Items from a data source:
:::
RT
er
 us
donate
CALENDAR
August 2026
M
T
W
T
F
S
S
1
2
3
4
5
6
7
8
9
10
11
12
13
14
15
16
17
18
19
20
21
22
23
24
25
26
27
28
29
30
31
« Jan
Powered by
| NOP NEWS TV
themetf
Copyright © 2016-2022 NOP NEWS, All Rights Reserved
:::
## Aim of the task
On how many lines above does the word "NEWS" appear? Only the number should be given.

## Exercise response
2